• **Supplied data**:
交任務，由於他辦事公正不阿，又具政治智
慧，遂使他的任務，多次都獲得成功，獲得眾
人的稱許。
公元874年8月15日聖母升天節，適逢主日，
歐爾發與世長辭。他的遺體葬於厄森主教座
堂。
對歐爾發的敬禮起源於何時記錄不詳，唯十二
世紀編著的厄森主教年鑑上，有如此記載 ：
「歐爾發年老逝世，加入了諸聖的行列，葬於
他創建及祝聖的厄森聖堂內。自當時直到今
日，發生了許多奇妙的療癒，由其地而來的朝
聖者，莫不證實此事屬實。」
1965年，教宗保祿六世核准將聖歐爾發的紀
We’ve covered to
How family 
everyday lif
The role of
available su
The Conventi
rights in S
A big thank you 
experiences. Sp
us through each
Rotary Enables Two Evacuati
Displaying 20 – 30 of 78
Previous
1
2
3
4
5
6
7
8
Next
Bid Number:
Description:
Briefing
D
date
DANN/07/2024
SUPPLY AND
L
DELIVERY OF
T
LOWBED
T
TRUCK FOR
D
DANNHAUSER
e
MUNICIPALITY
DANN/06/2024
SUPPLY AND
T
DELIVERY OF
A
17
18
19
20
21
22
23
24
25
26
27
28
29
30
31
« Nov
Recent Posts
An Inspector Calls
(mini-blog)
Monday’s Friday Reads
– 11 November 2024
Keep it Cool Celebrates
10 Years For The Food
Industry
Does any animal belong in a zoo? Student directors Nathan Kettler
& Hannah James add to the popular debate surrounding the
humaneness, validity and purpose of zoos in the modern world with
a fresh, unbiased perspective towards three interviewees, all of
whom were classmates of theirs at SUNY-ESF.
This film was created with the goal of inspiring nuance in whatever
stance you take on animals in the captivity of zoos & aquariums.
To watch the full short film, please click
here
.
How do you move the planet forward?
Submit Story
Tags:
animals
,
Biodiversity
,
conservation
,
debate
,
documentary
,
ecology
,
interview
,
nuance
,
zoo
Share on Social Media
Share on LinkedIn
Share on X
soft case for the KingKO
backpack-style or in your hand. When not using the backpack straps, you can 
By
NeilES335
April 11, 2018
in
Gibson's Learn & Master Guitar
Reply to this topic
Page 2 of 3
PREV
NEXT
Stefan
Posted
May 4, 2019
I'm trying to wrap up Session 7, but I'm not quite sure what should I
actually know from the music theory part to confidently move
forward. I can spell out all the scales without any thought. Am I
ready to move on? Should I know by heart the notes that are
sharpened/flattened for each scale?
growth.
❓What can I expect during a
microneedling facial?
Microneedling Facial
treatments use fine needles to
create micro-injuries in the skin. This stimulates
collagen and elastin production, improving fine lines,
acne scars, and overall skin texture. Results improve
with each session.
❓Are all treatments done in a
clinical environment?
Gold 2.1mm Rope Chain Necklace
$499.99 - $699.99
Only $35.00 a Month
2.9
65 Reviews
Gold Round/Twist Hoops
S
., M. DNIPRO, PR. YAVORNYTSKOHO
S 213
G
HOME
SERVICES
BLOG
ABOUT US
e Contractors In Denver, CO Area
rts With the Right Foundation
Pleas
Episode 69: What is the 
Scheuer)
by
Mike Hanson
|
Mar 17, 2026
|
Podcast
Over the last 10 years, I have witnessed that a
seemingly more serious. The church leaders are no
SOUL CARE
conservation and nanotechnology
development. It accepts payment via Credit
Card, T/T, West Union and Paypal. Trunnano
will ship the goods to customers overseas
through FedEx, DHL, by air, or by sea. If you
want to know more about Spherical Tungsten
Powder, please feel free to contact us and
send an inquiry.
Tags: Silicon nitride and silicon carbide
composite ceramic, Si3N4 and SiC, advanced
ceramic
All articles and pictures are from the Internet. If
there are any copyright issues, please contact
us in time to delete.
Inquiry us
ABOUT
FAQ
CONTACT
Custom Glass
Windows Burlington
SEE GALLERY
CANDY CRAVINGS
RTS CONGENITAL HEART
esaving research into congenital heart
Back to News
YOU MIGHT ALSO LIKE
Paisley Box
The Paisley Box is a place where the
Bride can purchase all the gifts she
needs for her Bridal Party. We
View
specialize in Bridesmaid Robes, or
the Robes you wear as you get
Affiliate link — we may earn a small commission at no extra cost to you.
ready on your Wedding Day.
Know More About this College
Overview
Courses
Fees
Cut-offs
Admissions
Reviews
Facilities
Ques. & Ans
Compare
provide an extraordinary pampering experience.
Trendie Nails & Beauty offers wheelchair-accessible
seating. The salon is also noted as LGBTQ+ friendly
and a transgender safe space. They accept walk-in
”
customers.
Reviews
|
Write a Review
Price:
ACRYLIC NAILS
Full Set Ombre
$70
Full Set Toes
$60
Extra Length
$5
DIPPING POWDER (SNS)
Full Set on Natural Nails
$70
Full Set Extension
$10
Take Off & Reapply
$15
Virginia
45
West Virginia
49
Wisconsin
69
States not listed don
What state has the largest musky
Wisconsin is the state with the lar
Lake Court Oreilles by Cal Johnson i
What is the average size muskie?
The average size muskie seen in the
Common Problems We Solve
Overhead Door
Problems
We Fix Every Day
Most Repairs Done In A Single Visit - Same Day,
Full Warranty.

• **Directive**: From the entries above, pull out each line that includes "film".

• **Exercise result**:
This film was created with the goal of inspiring nuance in whatever
To watch the full short film, please click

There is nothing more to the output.